The CPRA retains the CCPA exemptions for medical information governed by the California Confidentiality of Medical Information Act or protected health information collected by a covered entity or business associate under HIPAA (Health Insurance Portability and Accountability Act) and HITECH (Health Information Technology for Economic and Clinical Health Act), personal information collected as part of a clinical trial or other biomedical research study, activity involving the collection of personal information bearing on a consumer’s credit worthiness, and personal information collected, processed, sold or disclosed subject to the Gramm-Leach-Bliley Act or the federal Driver’s Privacy Protection Act of 1994.

The CCPA’s limited exemptions for employment information and so-called business-to-business information are also continued in the CPRA, however these provisions shall expire on January 1, 2023.

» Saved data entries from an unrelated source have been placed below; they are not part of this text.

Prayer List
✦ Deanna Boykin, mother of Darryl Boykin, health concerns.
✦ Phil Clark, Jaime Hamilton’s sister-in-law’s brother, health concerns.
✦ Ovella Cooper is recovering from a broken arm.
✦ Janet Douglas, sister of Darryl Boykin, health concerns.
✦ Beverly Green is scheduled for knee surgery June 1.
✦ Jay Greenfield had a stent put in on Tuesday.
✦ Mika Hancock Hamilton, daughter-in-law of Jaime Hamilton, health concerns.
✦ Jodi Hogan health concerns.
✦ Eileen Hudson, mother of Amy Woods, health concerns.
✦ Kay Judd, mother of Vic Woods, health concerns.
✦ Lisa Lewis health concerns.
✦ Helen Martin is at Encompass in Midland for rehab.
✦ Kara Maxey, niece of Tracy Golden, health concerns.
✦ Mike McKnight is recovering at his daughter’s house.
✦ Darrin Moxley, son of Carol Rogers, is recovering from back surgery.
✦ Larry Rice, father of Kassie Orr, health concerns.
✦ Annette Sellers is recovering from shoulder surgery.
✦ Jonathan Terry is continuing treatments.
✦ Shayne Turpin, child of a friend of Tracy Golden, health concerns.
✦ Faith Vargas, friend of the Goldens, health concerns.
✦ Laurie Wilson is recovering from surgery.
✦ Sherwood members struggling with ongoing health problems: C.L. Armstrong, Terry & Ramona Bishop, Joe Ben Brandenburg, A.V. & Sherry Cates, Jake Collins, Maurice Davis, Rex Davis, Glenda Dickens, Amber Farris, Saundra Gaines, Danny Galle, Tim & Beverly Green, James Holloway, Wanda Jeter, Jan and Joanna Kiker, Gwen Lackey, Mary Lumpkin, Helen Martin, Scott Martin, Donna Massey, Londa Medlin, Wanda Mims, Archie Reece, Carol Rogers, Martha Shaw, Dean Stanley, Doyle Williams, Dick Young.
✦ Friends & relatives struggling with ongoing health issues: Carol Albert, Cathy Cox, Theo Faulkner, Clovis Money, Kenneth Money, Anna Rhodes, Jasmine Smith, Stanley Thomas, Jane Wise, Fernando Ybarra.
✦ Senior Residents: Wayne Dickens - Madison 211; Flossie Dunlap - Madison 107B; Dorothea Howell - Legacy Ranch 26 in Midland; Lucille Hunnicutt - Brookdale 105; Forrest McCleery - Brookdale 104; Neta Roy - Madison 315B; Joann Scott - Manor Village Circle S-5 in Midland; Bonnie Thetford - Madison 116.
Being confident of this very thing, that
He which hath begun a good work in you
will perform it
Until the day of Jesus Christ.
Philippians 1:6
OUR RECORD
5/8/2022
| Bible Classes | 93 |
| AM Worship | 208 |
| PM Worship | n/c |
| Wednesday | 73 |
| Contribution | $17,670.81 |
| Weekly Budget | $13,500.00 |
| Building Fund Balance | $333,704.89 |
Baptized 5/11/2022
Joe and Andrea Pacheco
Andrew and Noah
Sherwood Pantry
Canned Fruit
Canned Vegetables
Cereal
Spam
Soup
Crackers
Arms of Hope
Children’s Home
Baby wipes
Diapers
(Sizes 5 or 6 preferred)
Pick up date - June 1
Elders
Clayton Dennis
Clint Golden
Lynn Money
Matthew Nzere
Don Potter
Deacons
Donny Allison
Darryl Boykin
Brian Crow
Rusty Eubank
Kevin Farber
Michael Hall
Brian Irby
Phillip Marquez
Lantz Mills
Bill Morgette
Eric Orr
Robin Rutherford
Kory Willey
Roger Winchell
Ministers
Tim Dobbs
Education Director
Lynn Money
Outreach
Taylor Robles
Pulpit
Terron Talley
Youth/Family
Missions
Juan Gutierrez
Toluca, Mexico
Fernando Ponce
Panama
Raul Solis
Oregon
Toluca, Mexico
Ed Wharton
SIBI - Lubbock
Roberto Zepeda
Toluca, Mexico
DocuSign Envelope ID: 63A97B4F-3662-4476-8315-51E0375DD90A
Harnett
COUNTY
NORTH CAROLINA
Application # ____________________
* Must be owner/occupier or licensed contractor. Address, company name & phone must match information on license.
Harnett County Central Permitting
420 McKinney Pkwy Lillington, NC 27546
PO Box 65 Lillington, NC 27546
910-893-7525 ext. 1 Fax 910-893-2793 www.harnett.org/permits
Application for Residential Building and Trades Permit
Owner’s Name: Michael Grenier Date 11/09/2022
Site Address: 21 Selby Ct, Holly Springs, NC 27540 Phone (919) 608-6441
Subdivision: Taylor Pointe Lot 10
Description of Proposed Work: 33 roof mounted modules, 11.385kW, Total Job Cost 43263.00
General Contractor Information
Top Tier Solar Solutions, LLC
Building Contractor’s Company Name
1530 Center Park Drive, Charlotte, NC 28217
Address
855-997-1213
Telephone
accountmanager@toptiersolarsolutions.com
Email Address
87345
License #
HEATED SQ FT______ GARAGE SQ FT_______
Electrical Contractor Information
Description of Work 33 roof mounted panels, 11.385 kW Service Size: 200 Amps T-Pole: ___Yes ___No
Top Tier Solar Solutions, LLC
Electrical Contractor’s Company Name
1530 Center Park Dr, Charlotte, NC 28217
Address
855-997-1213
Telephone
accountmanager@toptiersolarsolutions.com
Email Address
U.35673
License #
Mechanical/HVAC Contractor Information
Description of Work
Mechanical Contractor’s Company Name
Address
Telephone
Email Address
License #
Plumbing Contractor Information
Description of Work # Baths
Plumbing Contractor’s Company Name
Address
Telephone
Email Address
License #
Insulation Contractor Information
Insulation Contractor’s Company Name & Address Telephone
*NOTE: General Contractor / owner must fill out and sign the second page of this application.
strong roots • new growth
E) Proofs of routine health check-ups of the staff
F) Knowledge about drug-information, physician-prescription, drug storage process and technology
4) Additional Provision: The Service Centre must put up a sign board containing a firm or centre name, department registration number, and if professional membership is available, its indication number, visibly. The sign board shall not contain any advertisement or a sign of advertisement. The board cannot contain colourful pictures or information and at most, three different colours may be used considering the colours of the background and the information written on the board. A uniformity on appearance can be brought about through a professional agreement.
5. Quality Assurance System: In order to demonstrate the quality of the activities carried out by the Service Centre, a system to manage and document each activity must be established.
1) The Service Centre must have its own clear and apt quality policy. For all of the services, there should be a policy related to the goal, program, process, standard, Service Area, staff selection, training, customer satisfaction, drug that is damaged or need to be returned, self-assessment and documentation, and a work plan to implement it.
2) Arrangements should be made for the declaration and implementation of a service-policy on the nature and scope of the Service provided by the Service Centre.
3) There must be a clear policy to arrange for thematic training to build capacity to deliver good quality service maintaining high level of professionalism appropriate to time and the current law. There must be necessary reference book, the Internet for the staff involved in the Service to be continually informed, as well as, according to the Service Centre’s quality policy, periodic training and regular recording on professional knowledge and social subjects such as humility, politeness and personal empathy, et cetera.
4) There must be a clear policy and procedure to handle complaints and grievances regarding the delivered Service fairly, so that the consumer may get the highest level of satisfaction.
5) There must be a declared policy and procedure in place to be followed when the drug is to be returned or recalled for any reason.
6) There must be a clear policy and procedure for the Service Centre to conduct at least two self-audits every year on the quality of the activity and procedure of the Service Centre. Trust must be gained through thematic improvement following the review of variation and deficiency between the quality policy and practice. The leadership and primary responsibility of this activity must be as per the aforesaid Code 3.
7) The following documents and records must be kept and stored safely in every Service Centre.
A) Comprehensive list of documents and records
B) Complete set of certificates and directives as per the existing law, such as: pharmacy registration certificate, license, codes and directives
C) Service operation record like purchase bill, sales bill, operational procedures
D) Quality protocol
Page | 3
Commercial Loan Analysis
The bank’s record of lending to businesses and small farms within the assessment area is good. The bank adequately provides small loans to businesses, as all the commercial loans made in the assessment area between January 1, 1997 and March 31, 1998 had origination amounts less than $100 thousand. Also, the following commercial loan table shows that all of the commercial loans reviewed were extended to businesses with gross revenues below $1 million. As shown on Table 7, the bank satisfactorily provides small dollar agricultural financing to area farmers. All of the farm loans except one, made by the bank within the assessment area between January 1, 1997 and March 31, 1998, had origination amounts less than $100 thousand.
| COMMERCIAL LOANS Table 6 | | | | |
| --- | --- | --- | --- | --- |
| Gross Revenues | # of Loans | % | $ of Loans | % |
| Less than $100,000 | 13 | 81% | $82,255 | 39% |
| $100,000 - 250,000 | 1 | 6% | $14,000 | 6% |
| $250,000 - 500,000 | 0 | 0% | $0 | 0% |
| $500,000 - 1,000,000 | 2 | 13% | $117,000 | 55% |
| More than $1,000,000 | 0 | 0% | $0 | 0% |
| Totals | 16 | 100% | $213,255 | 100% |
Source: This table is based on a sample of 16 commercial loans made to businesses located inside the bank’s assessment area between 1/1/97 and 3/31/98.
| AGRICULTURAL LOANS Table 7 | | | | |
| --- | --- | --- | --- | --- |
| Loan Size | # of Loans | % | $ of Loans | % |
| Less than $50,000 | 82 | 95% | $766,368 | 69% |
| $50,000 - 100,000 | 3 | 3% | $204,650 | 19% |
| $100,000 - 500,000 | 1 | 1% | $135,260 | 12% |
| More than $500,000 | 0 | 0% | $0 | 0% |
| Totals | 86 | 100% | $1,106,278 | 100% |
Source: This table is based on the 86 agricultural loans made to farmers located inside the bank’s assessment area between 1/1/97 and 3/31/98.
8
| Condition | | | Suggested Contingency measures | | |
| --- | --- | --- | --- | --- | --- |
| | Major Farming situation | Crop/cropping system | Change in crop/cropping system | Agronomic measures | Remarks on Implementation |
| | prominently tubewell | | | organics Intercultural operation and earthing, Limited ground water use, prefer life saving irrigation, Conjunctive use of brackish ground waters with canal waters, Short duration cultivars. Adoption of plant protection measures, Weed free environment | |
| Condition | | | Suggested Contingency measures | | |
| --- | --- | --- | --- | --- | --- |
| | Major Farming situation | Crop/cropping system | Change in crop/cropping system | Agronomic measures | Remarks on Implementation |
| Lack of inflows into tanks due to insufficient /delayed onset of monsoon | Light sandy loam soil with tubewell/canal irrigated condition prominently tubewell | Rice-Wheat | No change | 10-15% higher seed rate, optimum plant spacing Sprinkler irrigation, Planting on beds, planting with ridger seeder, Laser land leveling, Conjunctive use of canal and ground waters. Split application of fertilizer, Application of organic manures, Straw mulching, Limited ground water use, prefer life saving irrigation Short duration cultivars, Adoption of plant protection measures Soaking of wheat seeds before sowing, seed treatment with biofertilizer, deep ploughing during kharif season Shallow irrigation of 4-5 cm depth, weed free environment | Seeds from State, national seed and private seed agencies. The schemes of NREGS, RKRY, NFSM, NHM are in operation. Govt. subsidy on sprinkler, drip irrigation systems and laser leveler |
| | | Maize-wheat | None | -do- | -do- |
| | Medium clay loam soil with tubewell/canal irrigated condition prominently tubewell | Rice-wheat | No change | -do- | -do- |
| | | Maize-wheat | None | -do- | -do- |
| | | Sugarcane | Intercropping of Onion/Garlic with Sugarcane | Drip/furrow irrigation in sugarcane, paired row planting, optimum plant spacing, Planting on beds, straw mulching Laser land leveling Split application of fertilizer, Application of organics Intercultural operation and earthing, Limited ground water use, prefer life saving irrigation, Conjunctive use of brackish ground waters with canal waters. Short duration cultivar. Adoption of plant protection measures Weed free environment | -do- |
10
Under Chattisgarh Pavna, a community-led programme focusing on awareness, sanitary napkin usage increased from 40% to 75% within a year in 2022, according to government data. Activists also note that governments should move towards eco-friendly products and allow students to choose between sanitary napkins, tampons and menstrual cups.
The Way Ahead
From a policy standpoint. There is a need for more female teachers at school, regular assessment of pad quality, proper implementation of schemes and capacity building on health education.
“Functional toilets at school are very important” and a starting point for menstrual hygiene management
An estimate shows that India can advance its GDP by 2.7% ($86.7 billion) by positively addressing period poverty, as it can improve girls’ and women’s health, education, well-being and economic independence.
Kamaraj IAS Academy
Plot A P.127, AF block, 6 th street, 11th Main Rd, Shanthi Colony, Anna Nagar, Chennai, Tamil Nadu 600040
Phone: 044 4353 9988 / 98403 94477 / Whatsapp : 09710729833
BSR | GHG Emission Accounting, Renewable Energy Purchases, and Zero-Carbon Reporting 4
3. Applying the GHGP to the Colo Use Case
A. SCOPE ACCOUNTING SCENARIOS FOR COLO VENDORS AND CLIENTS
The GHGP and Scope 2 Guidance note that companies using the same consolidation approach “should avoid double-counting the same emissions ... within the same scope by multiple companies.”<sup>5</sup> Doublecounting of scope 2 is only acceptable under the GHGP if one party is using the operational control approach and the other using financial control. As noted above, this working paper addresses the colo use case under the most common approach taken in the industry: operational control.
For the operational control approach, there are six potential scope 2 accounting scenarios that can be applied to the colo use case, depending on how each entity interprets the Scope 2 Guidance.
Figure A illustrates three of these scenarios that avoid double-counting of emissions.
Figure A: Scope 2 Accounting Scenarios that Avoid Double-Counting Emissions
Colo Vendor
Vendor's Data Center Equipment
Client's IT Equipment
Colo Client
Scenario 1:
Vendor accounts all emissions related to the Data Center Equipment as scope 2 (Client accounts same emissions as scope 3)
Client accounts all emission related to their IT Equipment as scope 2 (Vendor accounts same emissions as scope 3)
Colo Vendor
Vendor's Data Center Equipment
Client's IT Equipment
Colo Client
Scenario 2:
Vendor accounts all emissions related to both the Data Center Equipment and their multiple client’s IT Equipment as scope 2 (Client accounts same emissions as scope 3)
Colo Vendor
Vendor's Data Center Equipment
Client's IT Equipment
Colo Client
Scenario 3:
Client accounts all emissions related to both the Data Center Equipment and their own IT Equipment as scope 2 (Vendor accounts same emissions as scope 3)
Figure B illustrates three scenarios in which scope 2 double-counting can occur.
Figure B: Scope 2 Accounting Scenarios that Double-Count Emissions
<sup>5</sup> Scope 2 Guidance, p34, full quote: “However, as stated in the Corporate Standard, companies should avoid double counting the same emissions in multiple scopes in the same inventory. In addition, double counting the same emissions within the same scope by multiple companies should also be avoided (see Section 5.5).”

The CPRA provides authority for the CPPA to create extensive regulations, including a requirement for regulation of businesses whose processing of consumers’ personal information presents significant risk to consumers’ privacy or security to: (A) perform a cybersecurity audit on an annual basis, including defining the scope of the audit and establishing a process to ensure that audits are thorough and independent; and (B) to submit to the CPPA on a regular basis a risk assessment with respect to the processing of personal information.

The private right of action under CPRA is expanded to include that consumers whose email address in combination with a password or security question and answer that would permit access to the account be able to institute a civil action and to recover damages or other injunctive relief. The CCPA 30-day cure period after notice of a breach is eliminated and administrative fines for violation of the CPRA increase to not more than $2,500 for each violation or $7,500 for each intentional violation or violations involving the personal information of consumers that the business has actual knowledge is under 16 years of age. The CPPA will have broad powers of investigation and enforcement for violations of the CPRA.